Gwen Dean noted 44 parallels between alien abduction and satanic ritual abuse (SRA) at the Alien Abduction Conference held June 13–17, 1992, at MIT in Cambridge, Massachusetts. Both emerged as widespread phenomena in the late 1970s and early 1980s, and both often use hypnosis to recover lost or suppressed memories. The scenarios and narratives offered by alleged abductees and SRA victims feature similar elements; both are typically said to begin when the experiencer is in their youth; both are said to involve entire families and to occur generationally; the alien examination table is similar to the satanic altar; both phenomena focus on genitals, rape, sexuality, and breeding; witnesses often report that the events happen when they are in altered states of consciousness; and both phenomena feature episodes of "missing time" when the events are said to occur, but of which the victim has no conscious memory.

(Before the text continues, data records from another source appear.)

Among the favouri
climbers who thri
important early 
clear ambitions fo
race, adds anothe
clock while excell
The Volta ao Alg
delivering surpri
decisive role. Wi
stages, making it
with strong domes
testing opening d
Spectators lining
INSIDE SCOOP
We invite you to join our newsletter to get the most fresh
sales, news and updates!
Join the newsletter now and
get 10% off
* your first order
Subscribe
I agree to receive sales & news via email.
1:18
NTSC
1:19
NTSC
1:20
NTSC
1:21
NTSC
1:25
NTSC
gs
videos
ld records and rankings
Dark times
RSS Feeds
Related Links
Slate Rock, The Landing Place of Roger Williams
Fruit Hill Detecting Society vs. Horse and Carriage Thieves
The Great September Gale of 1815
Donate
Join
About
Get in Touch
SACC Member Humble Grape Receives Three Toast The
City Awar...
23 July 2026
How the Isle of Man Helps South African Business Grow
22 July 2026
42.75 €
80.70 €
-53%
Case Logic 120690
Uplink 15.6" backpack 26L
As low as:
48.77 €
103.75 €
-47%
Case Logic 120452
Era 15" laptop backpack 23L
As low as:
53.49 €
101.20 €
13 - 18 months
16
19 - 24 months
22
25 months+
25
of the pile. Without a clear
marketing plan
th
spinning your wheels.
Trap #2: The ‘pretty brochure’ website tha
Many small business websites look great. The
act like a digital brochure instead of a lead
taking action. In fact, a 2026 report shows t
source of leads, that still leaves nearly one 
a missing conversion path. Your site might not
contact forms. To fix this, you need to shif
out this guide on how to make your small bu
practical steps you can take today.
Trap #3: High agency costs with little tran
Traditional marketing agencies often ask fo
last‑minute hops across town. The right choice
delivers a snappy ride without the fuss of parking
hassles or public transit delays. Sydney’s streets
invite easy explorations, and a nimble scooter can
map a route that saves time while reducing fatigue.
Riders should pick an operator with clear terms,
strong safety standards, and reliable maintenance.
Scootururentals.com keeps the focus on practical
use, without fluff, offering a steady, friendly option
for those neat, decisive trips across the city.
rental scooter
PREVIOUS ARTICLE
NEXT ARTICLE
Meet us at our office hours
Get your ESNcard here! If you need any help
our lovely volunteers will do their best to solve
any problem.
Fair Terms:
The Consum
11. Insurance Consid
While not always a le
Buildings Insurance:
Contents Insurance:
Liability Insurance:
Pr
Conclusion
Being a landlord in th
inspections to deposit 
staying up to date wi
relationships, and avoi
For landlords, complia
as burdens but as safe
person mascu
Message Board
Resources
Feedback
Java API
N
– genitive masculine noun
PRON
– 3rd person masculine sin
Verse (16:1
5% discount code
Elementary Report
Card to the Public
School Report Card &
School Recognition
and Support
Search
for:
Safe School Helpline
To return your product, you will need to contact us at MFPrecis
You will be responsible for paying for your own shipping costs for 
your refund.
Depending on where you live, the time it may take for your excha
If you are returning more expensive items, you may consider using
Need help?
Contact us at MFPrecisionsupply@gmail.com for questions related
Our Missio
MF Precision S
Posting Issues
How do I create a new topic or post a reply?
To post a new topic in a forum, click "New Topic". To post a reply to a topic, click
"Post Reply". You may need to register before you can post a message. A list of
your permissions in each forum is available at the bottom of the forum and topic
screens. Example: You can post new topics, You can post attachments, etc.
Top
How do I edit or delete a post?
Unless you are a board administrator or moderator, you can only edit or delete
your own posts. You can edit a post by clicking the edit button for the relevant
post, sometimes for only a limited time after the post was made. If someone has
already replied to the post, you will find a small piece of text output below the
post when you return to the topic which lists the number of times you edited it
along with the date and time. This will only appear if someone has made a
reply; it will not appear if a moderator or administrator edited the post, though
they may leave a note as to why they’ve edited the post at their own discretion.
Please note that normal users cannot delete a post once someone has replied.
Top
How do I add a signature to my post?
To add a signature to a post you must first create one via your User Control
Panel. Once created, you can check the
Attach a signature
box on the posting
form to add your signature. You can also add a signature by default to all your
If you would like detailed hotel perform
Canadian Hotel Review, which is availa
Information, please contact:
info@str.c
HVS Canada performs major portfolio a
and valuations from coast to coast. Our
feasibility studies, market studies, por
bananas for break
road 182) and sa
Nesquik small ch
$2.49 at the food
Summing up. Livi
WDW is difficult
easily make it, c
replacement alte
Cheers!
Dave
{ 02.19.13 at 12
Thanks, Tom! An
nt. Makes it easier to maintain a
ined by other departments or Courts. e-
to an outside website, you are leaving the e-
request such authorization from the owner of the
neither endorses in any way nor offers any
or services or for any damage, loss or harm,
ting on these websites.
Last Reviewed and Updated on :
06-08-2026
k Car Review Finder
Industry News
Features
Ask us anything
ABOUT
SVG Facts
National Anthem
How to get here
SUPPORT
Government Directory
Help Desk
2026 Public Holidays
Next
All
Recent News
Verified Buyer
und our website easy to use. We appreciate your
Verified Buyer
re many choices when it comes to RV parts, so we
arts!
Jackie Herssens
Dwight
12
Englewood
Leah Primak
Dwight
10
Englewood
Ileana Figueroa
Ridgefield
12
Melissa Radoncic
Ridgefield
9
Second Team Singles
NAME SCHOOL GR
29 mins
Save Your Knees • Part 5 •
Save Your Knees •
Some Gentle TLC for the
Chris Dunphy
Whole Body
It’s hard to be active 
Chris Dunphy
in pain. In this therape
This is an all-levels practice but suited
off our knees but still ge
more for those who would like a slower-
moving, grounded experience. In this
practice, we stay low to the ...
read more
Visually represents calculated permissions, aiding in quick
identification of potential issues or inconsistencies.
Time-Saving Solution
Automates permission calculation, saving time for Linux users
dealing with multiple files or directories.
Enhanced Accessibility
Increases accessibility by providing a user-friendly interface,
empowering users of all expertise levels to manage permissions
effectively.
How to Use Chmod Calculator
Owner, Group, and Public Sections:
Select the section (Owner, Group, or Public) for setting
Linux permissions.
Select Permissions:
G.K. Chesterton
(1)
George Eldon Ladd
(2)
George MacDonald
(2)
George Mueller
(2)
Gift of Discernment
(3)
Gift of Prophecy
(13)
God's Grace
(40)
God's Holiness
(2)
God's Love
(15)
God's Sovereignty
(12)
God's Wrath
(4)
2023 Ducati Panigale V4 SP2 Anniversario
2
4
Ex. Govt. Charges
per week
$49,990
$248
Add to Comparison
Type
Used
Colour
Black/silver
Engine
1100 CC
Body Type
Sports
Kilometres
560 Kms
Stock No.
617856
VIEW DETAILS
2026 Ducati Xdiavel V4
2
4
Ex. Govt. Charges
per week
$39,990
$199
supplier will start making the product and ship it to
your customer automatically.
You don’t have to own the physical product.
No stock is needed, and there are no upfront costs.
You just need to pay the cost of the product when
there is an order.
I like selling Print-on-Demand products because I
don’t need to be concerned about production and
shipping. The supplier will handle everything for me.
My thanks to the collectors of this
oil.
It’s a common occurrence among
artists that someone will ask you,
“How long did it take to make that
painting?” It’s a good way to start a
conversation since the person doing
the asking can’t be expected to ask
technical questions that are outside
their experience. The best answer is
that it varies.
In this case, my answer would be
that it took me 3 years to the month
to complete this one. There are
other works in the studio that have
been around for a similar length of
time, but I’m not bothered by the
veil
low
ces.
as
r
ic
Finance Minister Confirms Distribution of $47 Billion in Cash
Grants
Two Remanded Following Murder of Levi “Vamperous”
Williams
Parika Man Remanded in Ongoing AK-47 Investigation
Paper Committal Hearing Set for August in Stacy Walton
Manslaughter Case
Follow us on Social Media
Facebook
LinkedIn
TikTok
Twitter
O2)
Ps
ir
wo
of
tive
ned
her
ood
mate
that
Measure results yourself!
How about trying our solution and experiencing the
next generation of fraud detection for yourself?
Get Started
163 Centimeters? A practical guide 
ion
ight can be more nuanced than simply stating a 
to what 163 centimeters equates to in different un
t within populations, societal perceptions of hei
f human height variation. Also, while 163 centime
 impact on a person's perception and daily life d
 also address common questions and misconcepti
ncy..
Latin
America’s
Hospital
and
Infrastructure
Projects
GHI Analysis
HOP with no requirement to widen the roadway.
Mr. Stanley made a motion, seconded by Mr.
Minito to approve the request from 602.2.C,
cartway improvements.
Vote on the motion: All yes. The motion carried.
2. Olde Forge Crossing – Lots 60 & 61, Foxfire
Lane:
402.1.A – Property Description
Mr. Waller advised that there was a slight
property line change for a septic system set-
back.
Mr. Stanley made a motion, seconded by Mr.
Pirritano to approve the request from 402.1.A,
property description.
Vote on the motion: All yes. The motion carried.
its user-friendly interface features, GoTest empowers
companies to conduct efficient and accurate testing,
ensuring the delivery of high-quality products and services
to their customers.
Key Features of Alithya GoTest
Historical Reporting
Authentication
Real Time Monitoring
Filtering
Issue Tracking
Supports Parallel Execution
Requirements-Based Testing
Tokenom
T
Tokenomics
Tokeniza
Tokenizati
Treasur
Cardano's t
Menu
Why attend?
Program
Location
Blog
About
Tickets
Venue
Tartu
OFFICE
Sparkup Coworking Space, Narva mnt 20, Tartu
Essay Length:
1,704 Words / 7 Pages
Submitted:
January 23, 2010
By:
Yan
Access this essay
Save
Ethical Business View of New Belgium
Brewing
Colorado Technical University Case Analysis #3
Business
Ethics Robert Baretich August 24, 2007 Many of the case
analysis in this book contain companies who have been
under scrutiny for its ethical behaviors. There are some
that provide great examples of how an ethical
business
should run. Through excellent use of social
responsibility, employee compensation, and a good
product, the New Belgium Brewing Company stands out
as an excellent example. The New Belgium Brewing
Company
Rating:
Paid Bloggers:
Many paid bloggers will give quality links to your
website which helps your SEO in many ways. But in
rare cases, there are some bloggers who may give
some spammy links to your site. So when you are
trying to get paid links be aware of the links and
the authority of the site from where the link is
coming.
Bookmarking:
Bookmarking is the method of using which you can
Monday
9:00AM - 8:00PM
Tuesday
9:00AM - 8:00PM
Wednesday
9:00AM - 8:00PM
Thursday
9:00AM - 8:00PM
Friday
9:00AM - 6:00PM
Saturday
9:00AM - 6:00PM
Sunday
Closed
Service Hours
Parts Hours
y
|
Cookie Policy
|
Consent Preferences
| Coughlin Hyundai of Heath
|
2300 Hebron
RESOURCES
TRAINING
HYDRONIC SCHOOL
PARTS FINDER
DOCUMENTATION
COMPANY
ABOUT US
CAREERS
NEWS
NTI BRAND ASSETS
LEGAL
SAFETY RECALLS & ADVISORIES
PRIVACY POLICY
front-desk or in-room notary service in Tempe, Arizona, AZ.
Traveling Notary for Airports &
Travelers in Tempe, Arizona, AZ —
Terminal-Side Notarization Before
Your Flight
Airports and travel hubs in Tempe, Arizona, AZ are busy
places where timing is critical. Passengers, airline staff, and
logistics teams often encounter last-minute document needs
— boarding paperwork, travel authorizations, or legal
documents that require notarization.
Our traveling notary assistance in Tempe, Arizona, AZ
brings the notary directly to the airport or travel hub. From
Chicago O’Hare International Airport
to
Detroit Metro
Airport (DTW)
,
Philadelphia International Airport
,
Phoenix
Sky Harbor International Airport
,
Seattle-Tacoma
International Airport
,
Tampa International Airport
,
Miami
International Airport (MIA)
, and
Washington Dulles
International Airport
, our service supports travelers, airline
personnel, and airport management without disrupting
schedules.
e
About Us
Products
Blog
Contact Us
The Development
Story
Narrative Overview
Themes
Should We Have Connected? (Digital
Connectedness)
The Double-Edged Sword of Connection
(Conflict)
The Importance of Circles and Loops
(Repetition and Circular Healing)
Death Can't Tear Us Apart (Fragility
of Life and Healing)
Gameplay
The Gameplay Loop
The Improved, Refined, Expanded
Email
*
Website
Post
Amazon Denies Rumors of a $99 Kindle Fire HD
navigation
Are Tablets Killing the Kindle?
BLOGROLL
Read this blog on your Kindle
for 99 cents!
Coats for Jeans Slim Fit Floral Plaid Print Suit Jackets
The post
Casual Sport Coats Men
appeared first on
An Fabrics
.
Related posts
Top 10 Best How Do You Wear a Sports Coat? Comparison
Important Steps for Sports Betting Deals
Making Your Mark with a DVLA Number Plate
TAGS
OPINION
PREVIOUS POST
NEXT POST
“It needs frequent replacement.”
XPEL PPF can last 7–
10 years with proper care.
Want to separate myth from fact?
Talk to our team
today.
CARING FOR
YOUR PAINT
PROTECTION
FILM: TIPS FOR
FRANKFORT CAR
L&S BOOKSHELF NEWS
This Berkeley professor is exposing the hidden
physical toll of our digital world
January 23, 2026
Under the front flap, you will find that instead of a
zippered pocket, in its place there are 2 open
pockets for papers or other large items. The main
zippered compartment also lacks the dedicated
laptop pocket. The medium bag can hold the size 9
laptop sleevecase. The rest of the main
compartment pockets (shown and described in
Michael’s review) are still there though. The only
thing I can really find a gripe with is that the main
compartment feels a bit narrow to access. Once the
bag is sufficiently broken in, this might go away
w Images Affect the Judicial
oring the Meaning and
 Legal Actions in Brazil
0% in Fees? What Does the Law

=== Abductors as demonic manifestations ===

Some writers have said abduction experiences bear similarities to pre-20th century accounts of demonic manifestations, noting as many as a dozen similarities. One notable example is the Orthodox monk Fr. Seraphim Rose, who devotes a whole chapter in his book Orthodoxy and the Religion of the Future to the phenomena of UFOs and abductions, which, he concludes, are manifestations of the demonic.